Life is good … you’ve just gotten back from an amazing summer vacation. You took lots of pictures so the memories will last forever. Right. Not necessarily. If your pictures never leave your camera, ipad or iphone, and they are not organized, they are just jpegs, not memories. Follow these simple steps to turn your digital files into memories you can easily access and share


1. Delete as you Go

Don’t wait until you get home. Take a few minutes each day to delete poor quality and redundant images on your phones and cameras. Do you really need 18 pictures of a sunset?


2. Consolidate

We just returned from a family vacation to Costa Rica with over 1000 pictures and videos. Five people were snapping away on their iphones, I used a “real” camera, we purchased a CD of pictures from the hotel photographer, and my daughter had her GoPro. The day we got home I downloaded the vacation pictures and videos from the eight sources onto one central hub so all the files could be organized as a group. Create a vacation album in your photo organizing program and drag everything in.


3. Organize

Now comes the fun part (well fun to me, but I love to organize). If your devices were all set to the correct date and time stamp in theory the pictures from all the devices should merge into the proper timeline so that everyone’s photos of the hike to the waterfall, for example, should be together, and it will be easy to pick the best shots of that event. If not you can move them manually within your online album. You can also use the geotag feature in many photo organizing programs to view pictures by location, if you visited multiple cities in the same trip. Videos can go into a sub folder.

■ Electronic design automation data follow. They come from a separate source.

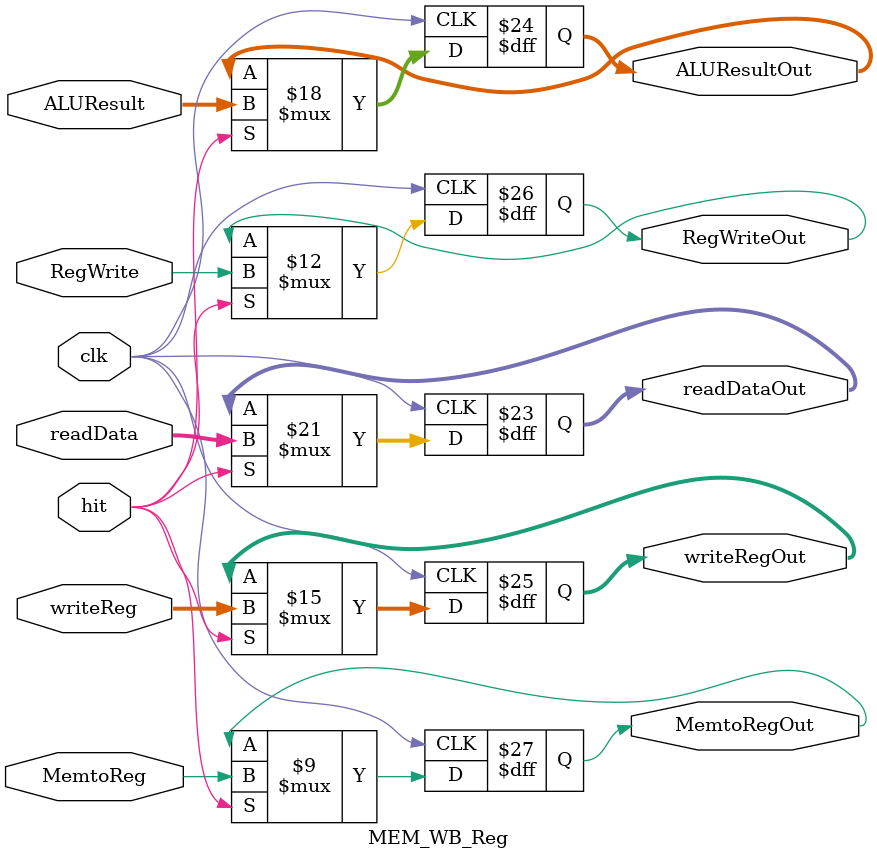
<source format=v>
`timescale 1ns / 1ps
module MEM_WB_Reg(
	input clk,
	input hit, 
	input [31:0] readData,
	input [31:0] ALUResult,
	input [4:0] writeReg,
	input RegWrite,
	input MemtoReg,
	
	output reg [31:0] readDataOut = 0,
	output reg [31:0] ALUResultOut = 0,
	output reg [4:0] writeRegOut = 0,
	output reg RegWriteOut = 0,
	output reg MemtoRegOut = 0
    );
	
	always @(negedge clk)
	begin
		if (hit == 1'b1)
			begin
				readDataOut = readData;
				ALUResultOut = ALUResult;
				writeRegOut = writeReg;
				RegWriteOut = RegWrite;
				MemtoRegOut = MemtoReg;
			end
	end

endmodule

</source>
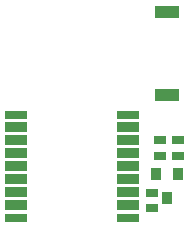
<source format=gbs>
G75*
%MOIN*%
%OFA0B0*%
%FSLAX25Y25*%
%IPPOS*%
%LPD*%
%AMOC8*
5,1,8,0,0,1.08239X$1,22.5*
%
%ADD10R,0.08274X0.04337*%
%ADD11R,0.07487X0.03156*%
%ADD12R,0.07487X0.03550*%
%ADD13R,0.03550X0.03943*%
%ADD14R,0.03943X0.03156*%
D10*
X0060095Y0087683D03*
X0060095Y0115636D03*
D11*
X0009607Y0046885D03*
X0009607Y0081137D03*
X0047009Y0081137D03*
X0047009Y0046885D03*
D12*
X0047009Y0051019D03*
X0047009Y0055350D03*
X0047009Y0059681D03*
X0047009Y0064011D03*
X0047009Y0068342D03*
X0047009Y0072673D03*
X0047009Y0077003D03*
X0009607Y0077003D03*
X0009607Y0072673D03*
X0009607Y0068342D03*
X0009607Y0064011D03*
X0009607Y0059681D03*
X0009607Y0055350D03*
X0009607Y0051019D03*
D13*
X0056355Y0061620D03*
X0063835Y0061620D03*
X0060095Y0053352D03*
D14*
X0055095Y0055242D03*
X0055095Y0050124D03*
X0057595Y0067624D03*
X0057595Y0072742D03*
X0063845Y0072742D03*
X0063845Y0067624D03*
M02*

</source>
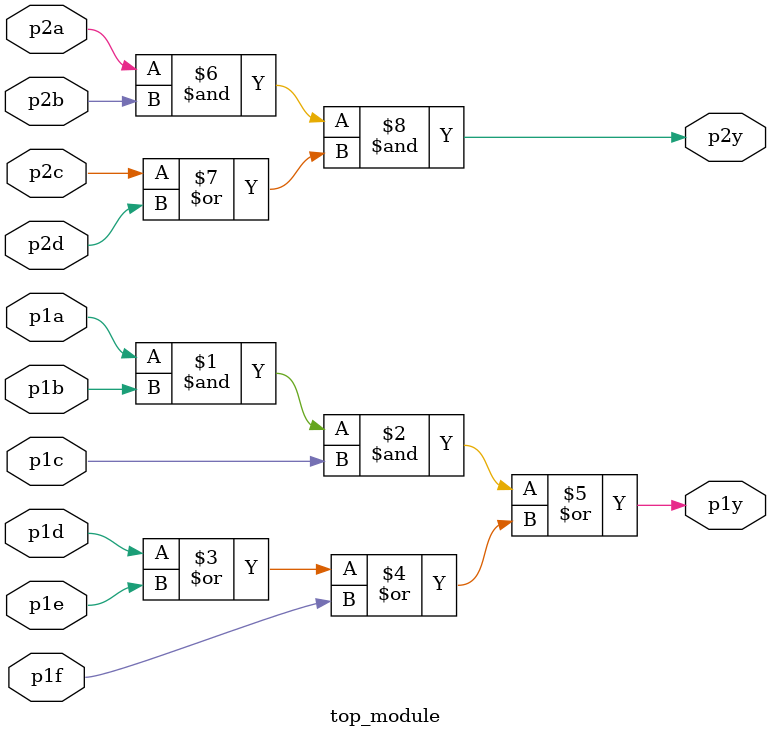
<source format=sv>
module top_module(
    input p1a, 
    input p1b, 
    input p1c, 
    input p1d,
    input p1e,
    input p1f,
    output p1y, 
    input p2a, 
    input p2b, 
    input p2c, 
    input p2d, 
    output p2y
);

    // Compute p1y
    assign p1y = (p1a & p1b & p1c) | (p1d | p1e | p1f);

    // Compute p2y
    assign p2y = (p2a & p2b) & (p2c | p2d);

endmodule

</source>
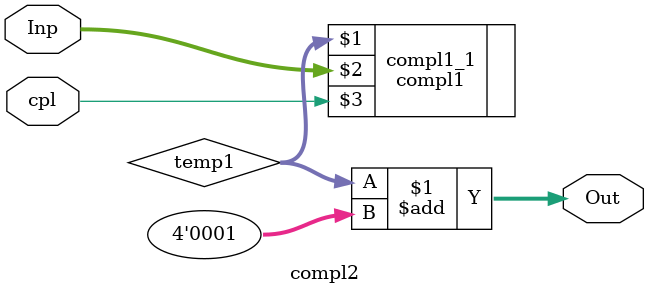
<source format=v>
module compl2(output wire [3:0] Out, input wire [3:0] Inp, input wire cpl);

  wire [3:0] temp1;
  compl1 compl1_1(temp1, Inp, cpl);
  assign Out = temp1 + 4'b0001;

endmodule
</source>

Most photo organizing programs have rating systems (stars or colors or favorites). As you compare pictures from the same event, delete the poor quality and redundant shots, and give your favorite pictures (and those that tell a story you want to remember) a high rating.


After this step my 1,000 pictures from Costa Rica were whittled down to under 200.


Before you “share and enjoy” you can do some light editing (cropping, enhancing, red eye removal) as needed.


4. Share and Enjoy

Sure you might have posted a few pictures on Facebook while on vacation, but now that your vacation pictures are organized and at a manageable number, share an album of the highest rated images with family and friends on an online sharing site. Print out and frame a few pictures. Create a montage set to music with the best images and video clips. My favorite way to remember a vacation is to create a printed album that can be enjoyed for years. There’s nothing better on a winter’s day than to look through a library of vacation albums and remember that Life is Good.